GIVEN TEXT -
☆ ☆ ☆ ☆ ☆
MISCELLANEOUS PRODUCTION TIDBITS

* Phobos Entertainment has picked up all media rights to Ursula K. Le Guin's sci-fi novel THE LEFT HAND OF DARKNESS. The book is set on Winter, a lost planet whose inhabitants defy standard gender roles and even physically change genders. Story follows a human emissary who must bridge a cultural gulf to fulfill his mission to bring the planet back into the galactic fold.

* Producer Chuck Gordon has acquired film rights to Tim McGraw's Grammy-nominated song "Live Like You Were Dying" for his Daybreak Prods. shingle. Song, penned by Tim Nichols and Craig Wiseman, is the story of a man who begins to live life to the fullest -- opting to skydive, climb a mountain and ride a bull -- after discovering he has a fatal illness.

* Venture Management has acquired film rights to the story of college writer-for-hire Elena Martinez. Martinez was the USC freshman roommate of Wal-Mart heiress Elizabeth Paige Laurie, who paid Martinez to write one paper for her freshman year. Martinez -- who had to drop out of USC for financial reasons -- eventually began doing all of Laurie's schoolwork and was paid about $20,000 for her services, most of which went to pay her USC student loans. ABC News' "20/20" broke the story in November. That led the Laurie family to remove their daughter's name from the recently opened Paige Sports Arena at the U. of Missouri, where the family had donated $25 million. Laurie graduated this year from USC, which is investigating. Martinez hopes to transfer her community college credits to UCLA or Cal State San Bernardino.

* Revelstone Entertainment has optioned film rights to Clifford D. Simak's sci-fi novel WAY STATION about Civil War veteran Enoch Wallace, who mysteriously hasn't aged since 1865. Since then, he has secretly manned a waystation for a galactic federation's transit network, acting as Earth's unassuming diplomat to the stars.

* Mandeville Films has lined up a slate of new pics under its deal including a remake of SWISS FAMILY ROBINSON to go next summer and a feature version of Disneyland theme park ride JUNGLE CRUISE. Shingle is also expected to start production in February on the long-in-the-works ANTARTICA, a Frank Marshall-directed remake of the 1983 Japanese film. Greg Poirier wrote a first draft of SWISS FAMILY ROBINSON, while Josh Goldstein and John Norville (TIN CUP) have inked to pen the script for JUNGLE CRUISE.
☆ ☆ ☆ ☆ ☆
THE DATA -
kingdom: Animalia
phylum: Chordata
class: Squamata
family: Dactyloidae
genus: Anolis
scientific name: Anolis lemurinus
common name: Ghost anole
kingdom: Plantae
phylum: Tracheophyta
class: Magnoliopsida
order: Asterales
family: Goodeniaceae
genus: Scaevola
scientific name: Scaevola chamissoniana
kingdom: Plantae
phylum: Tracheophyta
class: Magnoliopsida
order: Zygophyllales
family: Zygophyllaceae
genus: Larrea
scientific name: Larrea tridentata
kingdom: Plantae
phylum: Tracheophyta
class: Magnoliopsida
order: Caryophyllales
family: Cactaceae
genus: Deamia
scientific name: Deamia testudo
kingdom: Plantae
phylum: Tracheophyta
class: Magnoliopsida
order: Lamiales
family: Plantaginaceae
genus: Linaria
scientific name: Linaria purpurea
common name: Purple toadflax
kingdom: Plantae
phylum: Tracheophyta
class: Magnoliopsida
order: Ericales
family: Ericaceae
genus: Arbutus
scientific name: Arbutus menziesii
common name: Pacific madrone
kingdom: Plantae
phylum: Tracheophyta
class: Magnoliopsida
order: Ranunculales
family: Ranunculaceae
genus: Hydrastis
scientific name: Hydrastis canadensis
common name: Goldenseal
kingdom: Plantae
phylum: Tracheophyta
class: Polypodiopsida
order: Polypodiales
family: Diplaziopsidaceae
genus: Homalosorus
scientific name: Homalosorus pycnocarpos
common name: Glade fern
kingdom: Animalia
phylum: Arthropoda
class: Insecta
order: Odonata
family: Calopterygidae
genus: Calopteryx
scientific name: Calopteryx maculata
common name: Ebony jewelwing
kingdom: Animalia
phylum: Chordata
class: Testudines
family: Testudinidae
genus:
☆ ☆ ☆ ☆ ☆
EXERCISE A - From the production tidbits, reproduce word for word the passage that begins at "MISCELLANEOUS PRODUCTION TIDBITS" and stops after "a fatal illness.".
EXERCISE B - Continue the production tidbits, starting right after their last sentence.

ANSWER SPACE A -
MISCELLANEOUS PRODUCTION TIDBITS

* Phobos Entertainment has picked up all media rights to Ursula K. Le Guin's sci-fi novel THE LEFT HAND OF DARKNESS. The book is set on Winter, a lost planet whose inhabitants defy standard gender roles and even physically change genders. Story follows a human emissary who must bridge a cultural gulf to fulfill his mission to bring the planet back into the galactic fold.

* Producer Chuck Gordon has acquired film rights to Tim McGraw's Grammy-nominated song "Live Like You Were Dying" for his Daybreak Prods. shingle. Song, penned by Tim Nichols and Craig Wiseman, is the story of a man who begins to live life to the fullest -- opting to skydive, climb a mountain and ride a bull -- after discovering he has a fatal illness.

ANSWER SPACE B -
* Sunrise Entertainment has optioned the rights to ADMISSIONS, Nancy Lieberman's comic novel on private-school admissions. The book follows a family that gets caught up in the antics that occur every September in New York's prestigious private-school circuit as parents do everything imaginable to get their children admitted.

* The Frank Capra classic MEET JOHN DOE has been bought for remake by Paul Mason, a longtime Viacom and Showtime executive who will produce through his Barstu Prods. banner. In the original, Gary Cooper played a drifter who is groomed as a political candidate and pawn of a powerful group, who try to ruin him when he wises up. One of the manipulators, a newspaper reporter played by Barbara Stanwyck, falls in love with him and helps him navigate the mess

* Chris Weitz has exited as director of New Line Cinema's first installment of Philip Pullman's celebrated fantasy trilogy, HIS DARK MATERIALS: THE GOLDEN COMPASS, due to the "technical challenges of making such an epic." Both Weitz, who remains on board as a writer, and the studio said his departure was not because of any creative differences. New Line plans to move ahead with the script penned by Weitz.

* Dan Klores is launching Shoot the Moon Prods. to produce film, TV and legit projects. Klores has been passionate about sports stories, and Tribeca-based Shoot the Moon's slate includes a biopic of Leo Durocher, the Brooklyn Dodgers and New York Giants baseball manager who famously declared, "Nice guys finish last." Another feature project in development for Klores to direct a drama based on the lives of Burt and Linda Pugash, a couple who shared an obsessive relationship that ended in one partner blinding the other.

* Red Dog Entertainment, Vin Di Bona Prods. and Moving Pictures DPI division are working on a feature adaptation of David Morris' nonfiction book STORM OVER THE HORIZON, about a Marine who was captured by Saddam Hussein's army during the Gulf War in 1991 and died in an Iraqi prison.

* Columbia Pictures and producer John Calley acquired screen rights to a series of seven mystery novels by Edgar Award-winning author Harlan Coben. Film pact begins with DEAL BREAKER, the 1995 Coben novel that introduced protagonist Myron Bolitar, a jock-turned-sports agent who proves as adept at solving mysteries as he is in closing athlete deals. In DEAL BREAKER, Bolitar tries to unravel a crisis concerning his star quarterback client who learns the girlfriend he thought was dead might still be alive. The agent navigates that mess as he learns that another of his clients is being poached by the mob.

* Mobius Entertainment has acquired the comedy pitch ROCKIT, which centers on the competitive world of rock, paper, scissors tournaments. In the vein of DODGEBALL, pic will expose the burgeoning sport in a narrative style that would follow a small-town toy factory worker on his way to the final tournament.

* MGM moved back the release date of its THE PINK PANTHER from July 22 to Sept. 23.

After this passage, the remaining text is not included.